I love movie posters.
Throughout my middle- and high school years, I used to make a point of getting to the multiplex extra early in order to have enough time to wander the halls and look at all of the posters for coming attractions. In undergrad, I had a class on movie marketing during my senior year at the University of Miami taught by Dr. Sam Grogg (now at Adelphi University). Fantastic guy. Fantastic class. We spent A LOT of time covering the concept of key art and analyzing various posters, trailers, and overall marketing campaigns of films being released that fall. The final project involved applying all that we learned throughout the semester to a particular film, dissecting its various posters, trailers, reviews, etc.
I never looked at a poster the same again.
There was so much that could be learned from a single poster. To name but a few:
- Star power: the size/placement of performers’ names and pictures on a poster as a reflection of their popularity, or perceived popularity
- Genre, plot, target audience, etc
- Intertextuality: the various other popular culture products the poster refers to through texts or images subtly or not so subtly in order to attract audiences
- For example: “from the studio/producer/writer/director/actors who brought you…” or a direct reference to another – often more popular – film. Here’s one of my favorite examples:
I know, right?!
Then I began my doctoral studies. In my first semester, I learned about Jonathan Gray’s Show Sold Separately: Promos, Spoliers, and Other Paratexts. Gray takes a critical look at the often-ignored world of texts that surrounds a particular film (including trailers, promos, tie-ins, posters, ads, etc) and gives them a name: paratexts. Paratexts “are the greeters, gatekeepers, and cheerleaders for and of the media, filters through which we must pass on our way to ‘the text itself’” (Gray, 6). They create a narrative before we see the actual narrative of the film that is being promoted and “hold considerable power to direct our initial interpretations, telling us what to expect and establishing genre, gender, style, attitude, and characterization.”
There’s a lot that I could go into about posters, not least of which would be how poorly photoshopped so many of them are. Here’s one of my favorites the worst:
But I actually started this post because I wanted to talk about one upcoming movie’s paratexts in particular: Playing for Keeps. It illustrates an example of that most fascinating of paratextual behaviors: conflicting messages! I hadn’t heard anything about this movie until all of a sudden it was all over IMDb’s home page. Then all I saw was the poster, presented here:
The first thing that jumped out at me was Gerard Butler. He takes up the most room on the poster and gets top billing. I like Gerard Butler. I’m interested. Then I see his face and that grin, which just looks smarmy and sleazy, a look often reserved for womanizing sleazebags. It reminds of the poster for The Ugly Truth in which, if I remember the trailer correctly (I haven’t seen the film) he WAS a womanizing sleazebag.

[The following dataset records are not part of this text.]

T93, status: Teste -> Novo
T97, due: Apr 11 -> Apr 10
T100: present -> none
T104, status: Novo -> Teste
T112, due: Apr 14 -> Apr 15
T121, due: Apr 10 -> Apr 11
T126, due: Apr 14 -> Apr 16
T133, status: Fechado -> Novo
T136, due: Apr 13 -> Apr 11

[Sidenote: Seeing this poster again, he really doesn’t look that sleazy compared to his look in Playing for Keeps.]
Next I see three actresses: Jessica Biel, Uma Thurman, and Catherine Zeta Jones. It’s interesting to me that Biel has the next biggest picture and takes next billing, but mostly because I personally prefer Jones and Thurman. But it makes sense with Total Recall’s recent opening as well as Thurman and Jones’ recent absence in major lead roles. In any event, the actresses are known for their sex appeal, though Thurman arguably a little less so.
To recap so far: sleazy Gerard and three beautiful women.
Next I see the tagline: “This holiday season what do you REALLY want?” When that tagline is added to the mix of sleazy Gerard and three beautiful women, I can’t help but think that the poster wants me to think that the answer for Gerard Butler’s character is: “I want more beautiful women!” So far, I am not interested. Not too keen on movies that center on sleazy womanizers. Then I see the title: Playing for Keeps and I don’t really get it, but whatever…Hey, look! Dennis Quaid is in it too! What a beautiful man! And that smile! So based on the poster, I decide to pass. No interest in seeing the movie and no interest in seeing the trailer.
But then I was watching something on Hulu the other day and the trailer for the film came on. I rolled my eyes and thought “uggh, not interested.” But then I was pleasantly surprised. Here it is:
He’s not a womanizer! He’s just a father trying to do right by his son. It’s a father’s redemption story! He’s not trying to woo Jones, she’s trying to woo him! Away from his son! With a job! His dream job! I am a total sucker for movies dealing with father/son relationships. Now I’m thinking what he REALLY wants this holiday season is to be a better father. A goal that I’m much more interested in watching him pursue.